Janet Yellen is on the verge of becoming the most economically powerful woman in the world; she has been nominated as the successor to Ben S. Bernake, the Federal Reserve chairman. President Obama nominated Yellen for the position, and if she is confirmed by the Senate, she will be the first female ever to head the Federal Reserve, or any central bank in the Group of Seven economies for that matter.

Janet Yellen

International Monetary Fund via Flickr / Photographer: Stephen Jaffe

Yellen is currently the vice-chairman of the Fed, and is known for being a brilliant economist. She is well respected and has spent most of her career working on economic policy at top universities around the country. Her major focus has been the causes and effects of unemployment, and her appointment would likely mean a greater focus on reducing unemployment in the United States.

Not only is her mission a valuable one, but her appointment would also be symbolically significant. There are just a handful of women in top-level positions in business and government, and finally appointing a female head of the central bank would be a big step in women’s fight for equal opportunity.

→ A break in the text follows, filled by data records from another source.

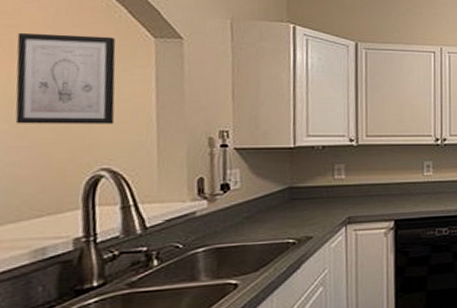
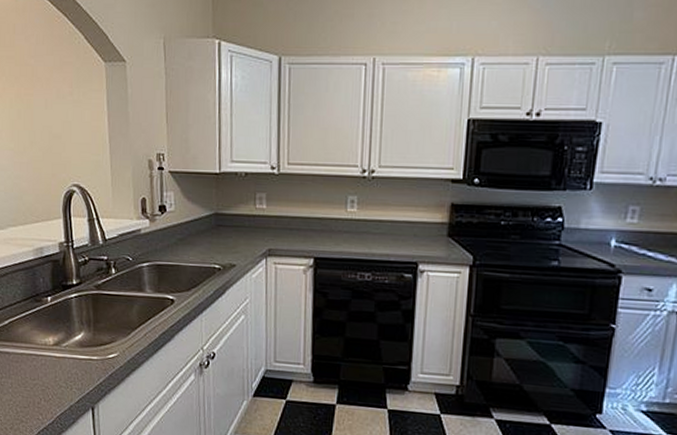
wall art: present [15,32,116,124] -> none [14,62,80,145]

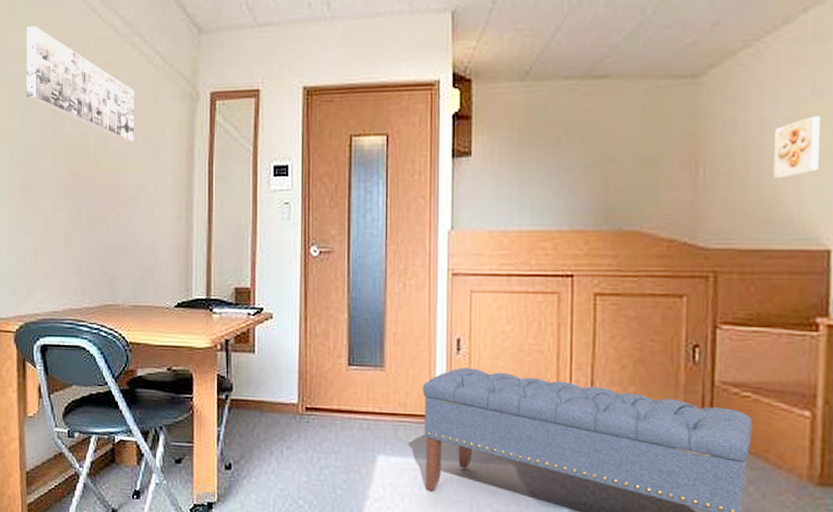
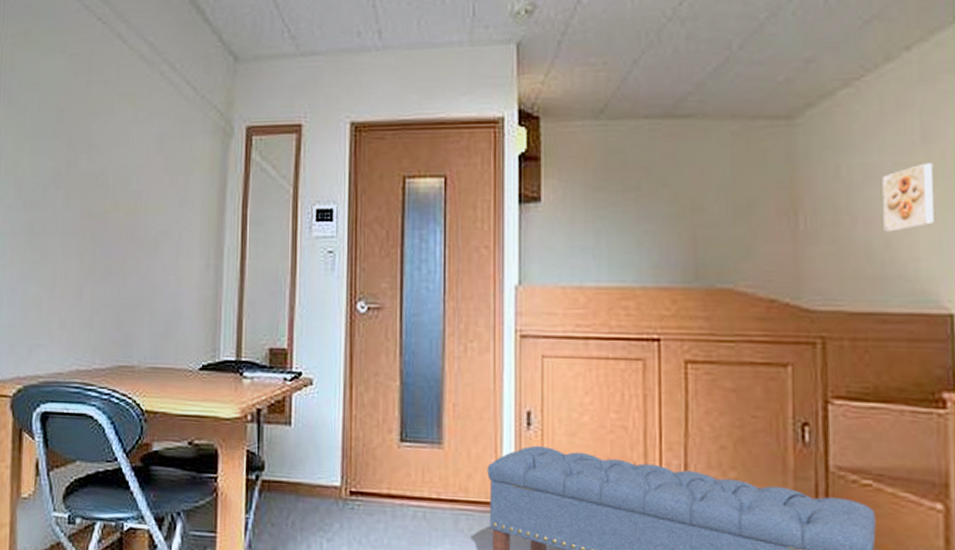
wall art: present [26,26,135,142] -> none [39,51,161,181]

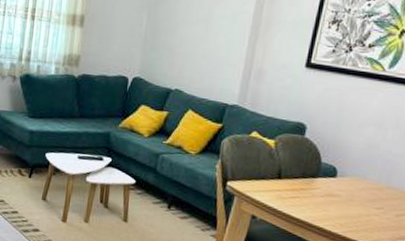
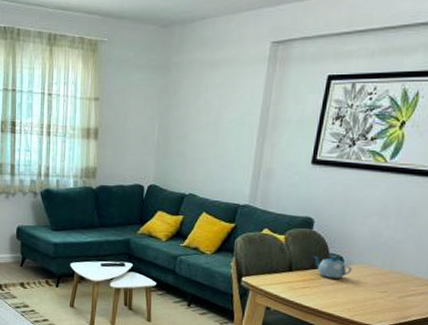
teapot: none [305,163,346,191] -> present [314,255,352,279]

Former Federal Deposit Insurance Corp. Chairman Sheila Bair wrote in Fortune that having a woman overseeing the nation’s finances is long overdue. “Testosterone-laden Wall Street usually feels more comfortable dealing with guys than gals,” she wrote.

“Yellen is clearly the most qualified successor to follow Ben Bernake. There’s no reason to pass her over for less-qualified males,” Bair continued. “Yellen already has a “Y” in her name; she doesn’t need one in her chromosomes.”

With her prominence and respectability in economics, Yellen is the clear choice—but will she receive more scrutiny in the position simply because she is a woman?